--- CON LA INFORMACIÓN ---
[1] Por favor, indica si cada afirmación concuerda con el texto sobre la inteligencia artificial como factor de producción. Responde sí o no y cita las palabras exactas del texto que lo deciden.
(a) Molina habló en un canal de Editorial Perfil.
(b) Los tres factores tradicionales de producción son la tierra, el trabajo y la tecnología.
(c) La inteligencia artificial comenzó como una herramienta para mejorar la productividad.
[2] Vuelve a escribir, sin cambiar nada, el fragmento del texto sobre la inteligencia artificial que va desde "En la Ronda" hasta "en esta tecnología.".
[3] Continúa el texto sobre la inteligencia artificial como cuarto factor de producción a partir de donde termina.

--- TEXTO MOSTRADO ---
/---

La inteligencia artificial avanza a un ritmo acelerado y comienza a ocupar un lugar cada vez más relevante en la economía. Para Marcelo Molina, algunos economistas ya plantean que la IA podría convertirse en un “cuarto factor de producción”, además de la tierra, el trabajo y el capital.
En la Ronda de Corresponsales (RDC) por +Perfil, el nuevo canal de Editorial Perfil, el periodista Marcelo Molina explicó cómo la inteligencia artificial pasó de ser una herramienta para mejorar la productividad a ocupar un lugar cada vez más relevante dentro del proceso productivo. En ese marco, abordó el papel de los tokens, su impacto en el costo de los servicios de IA y las inversiones que realizan las empresas en esta tecnología.
La inteligencia artificial como cuarto factor de producción
“Decían que para producir cualquier cosa necesitamos tres elementos: la tierra, el trabajo y el capital”, explicó Molina. En ese esquema, la inteligencia artificial comenzó inicialmente como una herramienta para mejorar la productividad, pero su papel estaría cambiando: “La IA tomada como una actividad para darle una mejor máquina a un trabajador. No, a lo sumo para generar otra cosa nueva”.

\---

--- DATOS PARA REVISAR ---
/---

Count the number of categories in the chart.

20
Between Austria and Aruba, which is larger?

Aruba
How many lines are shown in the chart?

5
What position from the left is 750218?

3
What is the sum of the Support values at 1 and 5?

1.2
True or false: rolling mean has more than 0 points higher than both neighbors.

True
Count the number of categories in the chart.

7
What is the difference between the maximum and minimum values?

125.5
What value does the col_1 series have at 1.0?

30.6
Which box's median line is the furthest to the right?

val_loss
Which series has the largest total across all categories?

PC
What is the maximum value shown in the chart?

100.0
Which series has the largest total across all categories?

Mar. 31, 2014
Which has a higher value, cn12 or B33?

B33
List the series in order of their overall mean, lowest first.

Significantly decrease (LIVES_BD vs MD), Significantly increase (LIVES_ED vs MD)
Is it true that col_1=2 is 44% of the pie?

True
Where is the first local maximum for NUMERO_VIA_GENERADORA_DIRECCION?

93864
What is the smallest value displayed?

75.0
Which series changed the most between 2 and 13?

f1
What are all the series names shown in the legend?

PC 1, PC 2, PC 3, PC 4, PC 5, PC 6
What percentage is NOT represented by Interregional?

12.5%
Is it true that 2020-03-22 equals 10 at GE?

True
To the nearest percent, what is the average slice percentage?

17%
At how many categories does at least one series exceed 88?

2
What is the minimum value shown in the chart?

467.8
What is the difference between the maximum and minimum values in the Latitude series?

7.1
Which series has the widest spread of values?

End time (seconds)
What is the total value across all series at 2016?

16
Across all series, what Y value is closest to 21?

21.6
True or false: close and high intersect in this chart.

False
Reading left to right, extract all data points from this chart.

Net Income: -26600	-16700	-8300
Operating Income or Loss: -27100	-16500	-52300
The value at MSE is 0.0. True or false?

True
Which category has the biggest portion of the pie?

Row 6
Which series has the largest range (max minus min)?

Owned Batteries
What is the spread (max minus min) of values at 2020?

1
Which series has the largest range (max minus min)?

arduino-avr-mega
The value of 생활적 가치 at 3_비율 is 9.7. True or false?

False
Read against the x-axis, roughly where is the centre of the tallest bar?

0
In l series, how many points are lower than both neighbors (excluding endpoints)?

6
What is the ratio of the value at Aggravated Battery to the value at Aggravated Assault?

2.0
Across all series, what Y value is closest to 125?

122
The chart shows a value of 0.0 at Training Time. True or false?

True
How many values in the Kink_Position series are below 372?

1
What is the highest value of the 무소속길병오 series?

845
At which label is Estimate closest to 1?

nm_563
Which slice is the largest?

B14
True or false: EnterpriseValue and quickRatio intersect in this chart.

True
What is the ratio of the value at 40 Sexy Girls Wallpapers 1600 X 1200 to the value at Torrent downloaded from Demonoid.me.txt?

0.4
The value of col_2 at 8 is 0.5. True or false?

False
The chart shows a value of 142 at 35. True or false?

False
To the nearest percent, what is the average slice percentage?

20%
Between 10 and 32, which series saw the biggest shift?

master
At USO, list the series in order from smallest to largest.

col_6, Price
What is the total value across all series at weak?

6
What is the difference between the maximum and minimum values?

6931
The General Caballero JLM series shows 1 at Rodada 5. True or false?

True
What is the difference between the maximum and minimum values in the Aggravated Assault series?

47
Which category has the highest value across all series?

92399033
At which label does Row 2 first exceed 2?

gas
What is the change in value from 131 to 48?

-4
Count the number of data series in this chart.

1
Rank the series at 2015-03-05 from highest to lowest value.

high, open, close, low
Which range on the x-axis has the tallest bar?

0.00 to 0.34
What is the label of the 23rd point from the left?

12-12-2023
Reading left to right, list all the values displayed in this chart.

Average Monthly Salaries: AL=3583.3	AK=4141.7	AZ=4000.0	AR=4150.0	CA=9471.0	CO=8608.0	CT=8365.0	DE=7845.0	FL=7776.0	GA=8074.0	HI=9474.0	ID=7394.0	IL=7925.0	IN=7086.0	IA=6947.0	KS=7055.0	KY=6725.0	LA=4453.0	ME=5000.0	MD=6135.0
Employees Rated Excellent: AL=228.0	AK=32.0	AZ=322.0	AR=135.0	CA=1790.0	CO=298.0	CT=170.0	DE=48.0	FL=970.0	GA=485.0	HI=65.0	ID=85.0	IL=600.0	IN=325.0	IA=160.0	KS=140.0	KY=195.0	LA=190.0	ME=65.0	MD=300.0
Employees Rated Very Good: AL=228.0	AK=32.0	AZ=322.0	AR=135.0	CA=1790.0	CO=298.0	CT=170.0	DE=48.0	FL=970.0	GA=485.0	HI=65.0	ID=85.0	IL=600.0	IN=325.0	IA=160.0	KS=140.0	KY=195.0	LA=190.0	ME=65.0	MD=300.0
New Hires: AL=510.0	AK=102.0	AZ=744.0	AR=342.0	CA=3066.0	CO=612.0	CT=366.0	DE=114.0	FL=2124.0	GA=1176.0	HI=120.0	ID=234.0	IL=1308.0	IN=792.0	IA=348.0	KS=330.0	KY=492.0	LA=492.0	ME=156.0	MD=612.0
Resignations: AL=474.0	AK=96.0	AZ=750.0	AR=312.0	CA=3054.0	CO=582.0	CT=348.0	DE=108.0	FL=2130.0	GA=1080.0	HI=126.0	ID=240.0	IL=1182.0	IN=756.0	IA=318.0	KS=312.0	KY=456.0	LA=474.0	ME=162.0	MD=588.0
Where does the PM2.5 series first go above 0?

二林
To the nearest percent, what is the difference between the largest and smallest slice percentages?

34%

\---

--- RESULTADOS EN ORDEN ---
[1]
(a) Sí: «En la Ronda de Corresponsales (RDC) por +Perfil, el nuevo canal de Editorial Perfil, el periodista Marcelo Molina explicó»
(b) No: «necesitamos tres elementos: la tierra, el trabajo y el capital»
(c) Sí: «la inteligencia artificial comenzó inicialmente como una herramienta para mejorar la productividad»

[2]
En la Ronda de Corresponsales (RDC) por +Perfil, el nuevo canal de Editorial Perfil, el periodista Marcelo Molina explicó cómo la inteligencia artificial pasó de ser una herramienta para mejorar la productividad a ocupar un lugar cada vez más relevante dentro del proceso productivo. En ese marco, abordó el papel de los tokens, su impacto en el costo de los servicios de IA y las inversiones que realizan las empresas en esta tecnología.

[3]
El periodista destacó que distintos especialistas comenzaron a considerar la IA como un elemento económico con características propias. “Algunos economistas, integrantes de la Reserva Federal, o Patrick Artus, están intentando decir que ya es tan importante que hay que empezar a tenerla en cuenta”, sostuvo.
Qué son los tokens y por qué son importantes para la IA
Uno de los conceptos centrales de esta transformación es el token, una unidad utilizada para procesar información dentro de los sistemas de inteligencia artificial. “Vamos a hablar de una palabrita que escuchamos mucho ahora, que es el token”, señaló Molina.
Para explicarlo de manera sencilla, agregó: “Es como una especie de... que nosotros tenemos... que nos permite operar dentro del ecosistema digital”. Según explicó, los servicios de IA funcionan mediante paquetes de tokens que los usuarios consumen al realizar consultas y generar respuestas.
“Cuando nosotros nos suscribimos a una IA, X cantidad de token”, indicó. Y añadió que “el valor de los token subió un 500% en el último año”, mientras las inversiones vinculadas a esta tecnología adquieren una dimensión cada vez mayor.
Molina sostuvo que las empresas ya no invierten solamente en infraestructura física o recursos tradicionales. “Ya no solo contratan un espacio físico. Ya no solo requieren tierras raras... sino que ahora contratan esto”, explicó.
Por eso, consideró que la IA podría terminar ocupando un lugar estructural dentro de la producción: “Parece bastante este elemento, esa cuarta inversión grande que hacen todas las empresas”.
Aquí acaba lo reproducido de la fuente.